Eosinofil berhubungan dengan infeksi parasit, apabila jumlah eosinofil meningkat

maka itu berarti terjadi infeksi parasit dalam tubuh. Neutrofil dikenal sebagai garis

pertahanan pertama (Junqueira dan Caneiro, 2005), merupakan sel darah putih

yang paling banyak jumlahnya dalam darah perifer dan berhubungan dengan

pertahanan tubuh terhadap infeksi bakteri dan proses peradangan. Neutrofil

bersama dengan makrofag memiliki kemampuan fagositosis untuk menelan

organisme patogen dan sel debris (Lee et al., 2003). Limfosit berperan dalam

pembentukan antibodi sebagai respon terhadap benda asing (Tizard, 2000),

limfosit juga berperan dalam ketahanan tubuh terhadap infeksi virus dan bakteri

intraseluler. Sel monosit memiliki peran yang serupa dengan sel neutrofil yaitu

sebagai sel fagosit, dikenal juga sebagai makrofag saat meninggalkan aliran darah

dan masuk ke dalam jaringan.

Jumlah leukosit anjing di dalam darah berkisar antara 6.000 – 17.000/µL

(Jain, 1986; Rizzi et al., 2010). Namun nilai tersebut dapat berubah, bisa menjadi

lebih tinggi dari 17.000/µL atau lebih rendah dari 6.000/µL, hal tersebut bisa

dikarenakan adanya gangguan pada fisiologis tubuh. Gangguan total leukosit yang

ditandai dengan peningkatan jumlah leukosit dalam sirkulasi darah disebut dengan

leukositosis, sedangkan gangguan total leukosit yang ditandai dengan penurunan

jumlah leukosit dalam sirkulasi darah disebut dengan leukopenia.

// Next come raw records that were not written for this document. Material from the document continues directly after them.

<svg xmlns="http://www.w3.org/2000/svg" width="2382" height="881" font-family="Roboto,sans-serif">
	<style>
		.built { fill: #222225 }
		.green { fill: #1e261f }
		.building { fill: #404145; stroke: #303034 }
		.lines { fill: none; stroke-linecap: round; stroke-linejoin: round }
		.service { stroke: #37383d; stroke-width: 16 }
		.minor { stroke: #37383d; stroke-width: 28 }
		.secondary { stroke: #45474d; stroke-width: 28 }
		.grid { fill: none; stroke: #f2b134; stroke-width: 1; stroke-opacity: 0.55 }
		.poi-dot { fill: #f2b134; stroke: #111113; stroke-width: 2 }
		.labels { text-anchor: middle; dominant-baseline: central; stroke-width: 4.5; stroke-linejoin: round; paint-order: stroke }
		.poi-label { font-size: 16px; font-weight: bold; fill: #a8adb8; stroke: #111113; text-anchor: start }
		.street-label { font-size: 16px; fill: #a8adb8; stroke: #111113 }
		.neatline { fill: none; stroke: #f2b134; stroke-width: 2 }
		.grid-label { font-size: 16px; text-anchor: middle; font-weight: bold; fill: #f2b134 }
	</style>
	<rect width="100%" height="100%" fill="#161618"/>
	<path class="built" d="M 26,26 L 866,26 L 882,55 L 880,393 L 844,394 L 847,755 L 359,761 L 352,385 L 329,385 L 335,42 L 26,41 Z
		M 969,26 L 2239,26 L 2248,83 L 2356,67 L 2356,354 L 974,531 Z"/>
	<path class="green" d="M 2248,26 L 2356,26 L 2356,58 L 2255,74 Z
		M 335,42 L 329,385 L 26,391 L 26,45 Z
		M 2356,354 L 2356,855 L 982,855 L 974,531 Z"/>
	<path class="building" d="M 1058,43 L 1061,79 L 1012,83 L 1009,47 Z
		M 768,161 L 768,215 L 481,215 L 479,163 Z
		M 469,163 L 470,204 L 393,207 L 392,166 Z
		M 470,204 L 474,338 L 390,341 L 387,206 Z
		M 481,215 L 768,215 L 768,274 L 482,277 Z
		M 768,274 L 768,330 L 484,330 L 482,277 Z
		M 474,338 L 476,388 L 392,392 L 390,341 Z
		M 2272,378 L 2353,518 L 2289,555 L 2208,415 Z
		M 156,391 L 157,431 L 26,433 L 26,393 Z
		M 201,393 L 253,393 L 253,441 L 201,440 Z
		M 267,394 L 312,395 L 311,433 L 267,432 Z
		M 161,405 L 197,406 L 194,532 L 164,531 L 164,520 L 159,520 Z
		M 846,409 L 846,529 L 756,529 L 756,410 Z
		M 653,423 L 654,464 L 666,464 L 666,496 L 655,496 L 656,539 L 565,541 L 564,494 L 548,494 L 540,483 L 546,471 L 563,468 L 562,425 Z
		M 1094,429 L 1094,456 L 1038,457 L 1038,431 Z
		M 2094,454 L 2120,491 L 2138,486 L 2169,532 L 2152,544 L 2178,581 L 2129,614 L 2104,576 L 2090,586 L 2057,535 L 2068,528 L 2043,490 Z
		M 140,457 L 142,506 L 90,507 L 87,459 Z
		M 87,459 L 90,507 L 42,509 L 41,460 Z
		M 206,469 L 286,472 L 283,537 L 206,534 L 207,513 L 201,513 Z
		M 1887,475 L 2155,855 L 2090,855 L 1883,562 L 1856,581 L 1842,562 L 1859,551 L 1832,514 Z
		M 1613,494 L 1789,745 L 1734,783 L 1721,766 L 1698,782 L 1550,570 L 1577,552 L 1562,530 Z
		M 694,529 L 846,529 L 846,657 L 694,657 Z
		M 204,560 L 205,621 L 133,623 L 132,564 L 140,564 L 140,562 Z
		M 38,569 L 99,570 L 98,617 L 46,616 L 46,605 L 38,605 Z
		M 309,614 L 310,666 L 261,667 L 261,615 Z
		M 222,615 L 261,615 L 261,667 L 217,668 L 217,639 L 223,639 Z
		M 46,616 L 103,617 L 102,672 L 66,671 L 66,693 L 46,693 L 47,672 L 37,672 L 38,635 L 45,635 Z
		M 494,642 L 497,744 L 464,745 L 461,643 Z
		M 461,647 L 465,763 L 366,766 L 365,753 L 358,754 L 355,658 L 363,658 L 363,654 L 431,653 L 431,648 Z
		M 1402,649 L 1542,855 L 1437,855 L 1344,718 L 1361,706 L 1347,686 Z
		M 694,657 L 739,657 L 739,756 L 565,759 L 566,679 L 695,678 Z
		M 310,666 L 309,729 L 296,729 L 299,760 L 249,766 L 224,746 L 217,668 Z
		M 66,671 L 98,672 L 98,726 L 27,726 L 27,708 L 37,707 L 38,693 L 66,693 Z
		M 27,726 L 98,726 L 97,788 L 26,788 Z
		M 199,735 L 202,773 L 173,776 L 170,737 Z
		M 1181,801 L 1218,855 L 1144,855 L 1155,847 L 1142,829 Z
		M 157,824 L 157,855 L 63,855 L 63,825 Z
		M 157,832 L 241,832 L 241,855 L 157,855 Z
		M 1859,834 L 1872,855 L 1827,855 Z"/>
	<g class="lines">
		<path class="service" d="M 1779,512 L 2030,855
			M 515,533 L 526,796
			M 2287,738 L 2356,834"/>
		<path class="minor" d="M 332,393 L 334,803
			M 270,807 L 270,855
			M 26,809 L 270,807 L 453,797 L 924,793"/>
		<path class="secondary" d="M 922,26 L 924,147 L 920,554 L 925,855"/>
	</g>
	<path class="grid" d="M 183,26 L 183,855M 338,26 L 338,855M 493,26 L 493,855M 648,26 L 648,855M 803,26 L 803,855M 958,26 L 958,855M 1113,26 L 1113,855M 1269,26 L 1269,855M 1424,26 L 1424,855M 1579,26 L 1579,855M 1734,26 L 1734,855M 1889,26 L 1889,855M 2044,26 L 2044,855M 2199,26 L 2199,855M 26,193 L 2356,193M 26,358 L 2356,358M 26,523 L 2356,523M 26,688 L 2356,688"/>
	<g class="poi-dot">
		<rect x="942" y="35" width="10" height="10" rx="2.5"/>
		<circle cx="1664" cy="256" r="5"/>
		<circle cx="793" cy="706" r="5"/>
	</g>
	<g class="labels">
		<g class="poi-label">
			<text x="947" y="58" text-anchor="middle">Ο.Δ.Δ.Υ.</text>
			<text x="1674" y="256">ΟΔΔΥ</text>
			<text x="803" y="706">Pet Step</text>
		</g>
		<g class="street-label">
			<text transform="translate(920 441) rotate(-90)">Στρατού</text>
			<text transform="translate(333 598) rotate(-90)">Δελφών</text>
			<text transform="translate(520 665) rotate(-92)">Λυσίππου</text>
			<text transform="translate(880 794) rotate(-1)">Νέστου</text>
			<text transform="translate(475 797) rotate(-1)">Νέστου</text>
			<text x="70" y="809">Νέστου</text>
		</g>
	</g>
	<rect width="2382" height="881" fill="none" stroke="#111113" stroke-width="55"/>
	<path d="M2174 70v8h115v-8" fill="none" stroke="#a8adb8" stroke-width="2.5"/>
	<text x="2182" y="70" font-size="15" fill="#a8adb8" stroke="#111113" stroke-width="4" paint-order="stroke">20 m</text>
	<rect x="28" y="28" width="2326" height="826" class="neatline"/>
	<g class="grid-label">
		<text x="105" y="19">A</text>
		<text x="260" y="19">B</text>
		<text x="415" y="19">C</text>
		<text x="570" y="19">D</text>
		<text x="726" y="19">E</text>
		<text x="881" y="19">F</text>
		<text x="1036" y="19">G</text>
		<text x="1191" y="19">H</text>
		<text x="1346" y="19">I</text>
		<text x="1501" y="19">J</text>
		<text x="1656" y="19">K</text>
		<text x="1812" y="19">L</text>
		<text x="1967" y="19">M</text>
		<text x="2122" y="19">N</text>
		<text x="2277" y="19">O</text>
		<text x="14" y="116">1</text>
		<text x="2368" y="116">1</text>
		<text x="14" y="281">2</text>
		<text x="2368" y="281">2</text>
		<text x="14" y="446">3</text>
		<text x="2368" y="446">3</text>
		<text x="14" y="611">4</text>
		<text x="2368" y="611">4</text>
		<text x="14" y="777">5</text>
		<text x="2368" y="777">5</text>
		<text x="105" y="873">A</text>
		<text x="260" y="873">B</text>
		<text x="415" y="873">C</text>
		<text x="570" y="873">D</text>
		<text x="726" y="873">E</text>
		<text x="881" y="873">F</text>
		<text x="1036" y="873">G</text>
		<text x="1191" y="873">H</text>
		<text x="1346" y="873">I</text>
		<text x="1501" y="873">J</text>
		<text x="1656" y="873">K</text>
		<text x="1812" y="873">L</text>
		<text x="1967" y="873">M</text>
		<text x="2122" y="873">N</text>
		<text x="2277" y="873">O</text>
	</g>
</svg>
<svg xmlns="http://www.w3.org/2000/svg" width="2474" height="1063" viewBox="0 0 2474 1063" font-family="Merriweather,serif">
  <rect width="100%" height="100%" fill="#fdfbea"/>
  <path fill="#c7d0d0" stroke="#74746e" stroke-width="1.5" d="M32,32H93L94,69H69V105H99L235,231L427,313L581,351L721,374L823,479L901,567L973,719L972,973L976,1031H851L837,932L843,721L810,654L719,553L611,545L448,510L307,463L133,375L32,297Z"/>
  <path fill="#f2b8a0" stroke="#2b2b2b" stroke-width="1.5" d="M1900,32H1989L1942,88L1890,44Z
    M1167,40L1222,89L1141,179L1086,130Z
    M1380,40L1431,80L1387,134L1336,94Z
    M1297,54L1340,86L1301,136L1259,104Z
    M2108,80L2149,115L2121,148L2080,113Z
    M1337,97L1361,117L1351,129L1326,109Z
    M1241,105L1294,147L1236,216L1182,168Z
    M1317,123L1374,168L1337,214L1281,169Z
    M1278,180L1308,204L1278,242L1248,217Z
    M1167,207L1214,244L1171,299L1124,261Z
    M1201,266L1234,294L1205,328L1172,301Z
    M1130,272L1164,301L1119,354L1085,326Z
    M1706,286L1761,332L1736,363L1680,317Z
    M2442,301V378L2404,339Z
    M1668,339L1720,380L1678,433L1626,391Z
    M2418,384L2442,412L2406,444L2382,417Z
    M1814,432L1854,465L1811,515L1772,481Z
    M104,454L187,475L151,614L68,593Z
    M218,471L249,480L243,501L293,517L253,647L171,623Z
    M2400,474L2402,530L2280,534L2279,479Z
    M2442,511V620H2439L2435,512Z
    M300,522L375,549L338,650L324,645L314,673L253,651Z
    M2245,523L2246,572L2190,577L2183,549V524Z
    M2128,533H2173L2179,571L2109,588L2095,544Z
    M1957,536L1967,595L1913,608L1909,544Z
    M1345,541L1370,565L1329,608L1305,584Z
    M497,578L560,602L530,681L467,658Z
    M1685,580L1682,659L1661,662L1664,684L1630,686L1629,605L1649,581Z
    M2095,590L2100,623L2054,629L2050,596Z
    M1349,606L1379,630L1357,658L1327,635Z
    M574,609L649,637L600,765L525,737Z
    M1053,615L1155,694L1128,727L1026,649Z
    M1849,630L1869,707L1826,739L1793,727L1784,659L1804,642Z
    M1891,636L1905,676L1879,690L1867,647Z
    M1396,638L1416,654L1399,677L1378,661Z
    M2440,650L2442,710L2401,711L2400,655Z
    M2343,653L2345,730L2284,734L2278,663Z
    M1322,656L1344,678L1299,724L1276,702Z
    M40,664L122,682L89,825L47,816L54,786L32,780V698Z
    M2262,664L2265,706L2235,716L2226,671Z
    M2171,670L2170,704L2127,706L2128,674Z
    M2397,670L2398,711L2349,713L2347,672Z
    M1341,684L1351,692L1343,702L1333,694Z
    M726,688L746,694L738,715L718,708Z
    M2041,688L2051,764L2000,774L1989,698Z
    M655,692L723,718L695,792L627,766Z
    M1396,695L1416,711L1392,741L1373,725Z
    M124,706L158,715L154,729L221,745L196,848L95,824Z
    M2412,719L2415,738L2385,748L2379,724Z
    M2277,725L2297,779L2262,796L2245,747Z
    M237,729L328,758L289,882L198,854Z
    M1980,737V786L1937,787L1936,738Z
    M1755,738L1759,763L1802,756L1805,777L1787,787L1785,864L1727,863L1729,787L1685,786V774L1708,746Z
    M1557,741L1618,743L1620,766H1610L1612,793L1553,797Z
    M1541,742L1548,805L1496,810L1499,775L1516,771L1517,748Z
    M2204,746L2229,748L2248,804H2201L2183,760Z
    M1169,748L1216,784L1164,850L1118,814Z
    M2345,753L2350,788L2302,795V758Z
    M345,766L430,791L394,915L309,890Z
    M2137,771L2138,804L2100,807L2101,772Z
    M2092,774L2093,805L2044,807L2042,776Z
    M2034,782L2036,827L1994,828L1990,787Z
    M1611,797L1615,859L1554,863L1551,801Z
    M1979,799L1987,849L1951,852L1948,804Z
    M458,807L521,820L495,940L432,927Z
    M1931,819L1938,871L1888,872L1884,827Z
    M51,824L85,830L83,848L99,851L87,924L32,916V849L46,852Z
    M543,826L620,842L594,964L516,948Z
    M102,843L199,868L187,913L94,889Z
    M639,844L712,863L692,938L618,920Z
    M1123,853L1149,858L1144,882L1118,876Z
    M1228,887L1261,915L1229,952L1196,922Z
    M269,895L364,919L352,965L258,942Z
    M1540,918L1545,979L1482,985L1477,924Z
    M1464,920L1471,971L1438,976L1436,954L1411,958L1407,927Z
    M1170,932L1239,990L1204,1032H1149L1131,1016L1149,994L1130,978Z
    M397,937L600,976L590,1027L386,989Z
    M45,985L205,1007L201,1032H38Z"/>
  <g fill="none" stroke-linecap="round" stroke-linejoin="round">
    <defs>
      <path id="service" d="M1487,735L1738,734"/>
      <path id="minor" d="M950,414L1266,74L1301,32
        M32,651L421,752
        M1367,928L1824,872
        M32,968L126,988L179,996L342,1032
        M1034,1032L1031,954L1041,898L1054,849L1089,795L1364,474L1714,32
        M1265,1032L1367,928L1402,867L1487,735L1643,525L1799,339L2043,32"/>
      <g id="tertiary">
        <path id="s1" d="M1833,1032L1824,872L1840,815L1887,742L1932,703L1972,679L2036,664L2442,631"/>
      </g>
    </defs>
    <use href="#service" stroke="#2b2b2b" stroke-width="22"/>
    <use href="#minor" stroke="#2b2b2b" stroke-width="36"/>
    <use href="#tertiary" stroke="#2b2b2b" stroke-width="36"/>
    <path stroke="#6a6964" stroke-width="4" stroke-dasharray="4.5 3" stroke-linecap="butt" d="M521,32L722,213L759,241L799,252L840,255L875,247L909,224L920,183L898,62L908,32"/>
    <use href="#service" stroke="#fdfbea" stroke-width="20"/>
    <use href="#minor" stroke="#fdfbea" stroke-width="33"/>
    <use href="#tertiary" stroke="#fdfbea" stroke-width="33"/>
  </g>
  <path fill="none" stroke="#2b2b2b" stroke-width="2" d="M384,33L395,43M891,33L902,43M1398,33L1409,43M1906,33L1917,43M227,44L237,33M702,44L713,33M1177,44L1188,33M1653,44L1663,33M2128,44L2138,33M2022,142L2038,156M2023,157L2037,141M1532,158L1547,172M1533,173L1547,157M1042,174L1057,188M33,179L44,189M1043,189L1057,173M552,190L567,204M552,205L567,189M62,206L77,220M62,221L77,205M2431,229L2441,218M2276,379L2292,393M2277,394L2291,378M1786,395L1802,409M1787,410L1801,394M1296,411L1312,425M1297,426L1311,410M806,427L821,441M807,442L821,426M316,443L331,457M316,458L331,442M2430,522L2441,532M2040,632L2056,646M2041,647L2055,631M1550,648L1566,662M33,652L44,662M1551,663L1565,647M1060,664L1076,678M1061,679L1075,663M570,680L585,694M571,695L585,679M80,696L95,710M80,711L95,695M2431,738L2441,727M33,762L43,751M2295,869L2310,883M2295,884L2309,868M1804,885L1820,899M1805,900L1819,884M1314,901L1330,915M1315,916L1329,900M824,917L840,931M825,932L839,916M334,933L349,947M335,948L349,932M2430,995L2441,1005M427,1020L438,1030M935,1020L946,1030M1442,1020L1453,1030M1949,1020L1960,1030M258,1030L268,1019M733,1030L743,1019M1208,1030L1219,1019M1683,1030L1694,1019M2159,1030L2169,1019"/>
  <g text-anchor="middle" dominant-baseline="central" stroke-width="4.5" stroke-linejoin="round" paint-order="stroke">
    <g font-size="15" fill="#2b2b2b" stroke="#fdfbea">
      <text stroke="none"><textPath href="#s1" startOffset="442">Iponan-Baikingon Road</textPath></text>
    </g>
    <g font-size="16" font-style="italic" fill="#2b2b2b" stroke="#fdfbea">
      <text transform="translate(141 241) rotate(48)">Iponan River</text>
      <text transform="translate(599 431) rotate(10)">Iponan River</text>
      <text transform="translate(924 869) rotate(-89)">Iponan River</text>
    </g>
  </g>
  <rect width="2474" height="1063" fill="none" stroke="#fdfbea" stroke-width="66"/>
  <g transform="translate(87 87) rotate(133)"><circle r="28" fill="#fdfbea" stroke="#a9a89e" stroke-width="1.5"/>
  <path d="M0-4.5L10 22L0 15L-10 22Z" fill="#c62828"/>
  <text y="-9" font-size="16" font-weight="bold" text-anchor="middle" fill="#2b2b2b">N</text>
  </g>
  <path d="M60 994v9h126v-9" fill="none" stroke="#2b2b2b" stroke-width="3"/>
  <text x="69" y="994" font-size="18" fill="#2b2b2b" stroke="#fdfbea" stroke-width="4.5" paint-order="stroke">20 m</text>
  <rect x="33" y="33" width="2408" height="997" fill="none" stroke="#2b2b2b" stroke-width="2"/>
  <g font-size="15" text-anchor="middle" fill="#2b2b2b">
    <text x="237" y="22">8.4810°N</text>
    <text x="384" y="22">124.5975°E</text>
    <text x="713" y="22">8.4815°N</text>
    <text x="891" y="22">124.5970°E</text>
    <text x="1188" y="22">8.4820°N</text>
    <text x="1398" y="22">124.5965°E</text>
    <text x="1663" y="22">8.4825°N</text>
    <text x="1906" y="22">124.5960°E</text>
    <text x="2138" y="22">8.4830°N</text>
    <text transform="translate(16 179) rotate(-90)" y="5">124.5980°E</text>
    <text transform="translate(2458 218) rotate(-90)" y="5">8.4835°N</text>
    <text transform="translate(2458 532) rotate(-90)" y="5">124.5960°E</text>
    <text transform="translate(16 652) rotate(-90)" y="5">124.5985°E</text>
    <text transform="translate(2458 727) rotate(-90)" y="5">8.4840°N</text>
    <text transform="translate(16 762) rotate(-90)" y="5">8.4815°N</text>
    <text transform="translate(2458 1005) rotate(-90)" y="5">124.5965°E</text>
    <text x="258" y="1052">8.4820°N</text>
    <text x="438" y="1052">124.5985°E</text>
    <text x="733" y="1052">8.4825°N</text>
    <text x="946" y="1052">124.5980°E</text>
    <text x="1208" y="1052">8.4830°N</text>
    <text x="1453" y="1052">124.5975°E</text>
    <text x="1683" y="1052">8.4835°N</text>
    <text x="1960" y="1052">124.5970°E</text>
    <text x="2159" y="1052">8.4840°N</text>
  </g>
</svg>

Leukositosis dan leukopenia bisa terjadi karena beberapa faktor seperti

gangguan produksi, distribusi atau pemanfaatan basofil, eosinofil, neutrofil,

limfosit, monosit dan sel mast. Kejadian leukositosis seringkali berhubungan

dengan neutrofilia (peningkatan jumlah neutrofil dalam darah) dan monositosis


12

(peningkatan jumlah monosit dalam darah). Kondisi yang dapat menyebabkan

leukositosis adalah adanya peradangan, respon glukokortikoid, respon

katekolamin, neoplasia, infeksi bakteri, nekrosis pada jaringan dan kondisi

herediter (Weltan, 2007; Freeman, 2014). Tidak berbeda jauh dengan leukositosis,

yang memiliki pengaruh besar dalam penurunan jumlah leukosit adalah

menurunnya jumlah neutrofil dalam darah atau yang disebut juga neutropenia.

Leukopenia terjadi karena adanya infeksi virus (akut), septicemia (infeksi bakteri),

anafilaksis, toxemia, pengaruh bahan kimia atau obat-obatan, infeksi fungi

sistemik, dan depresi sumsum tulang akibat tumor tertentu (Freeman, 2014).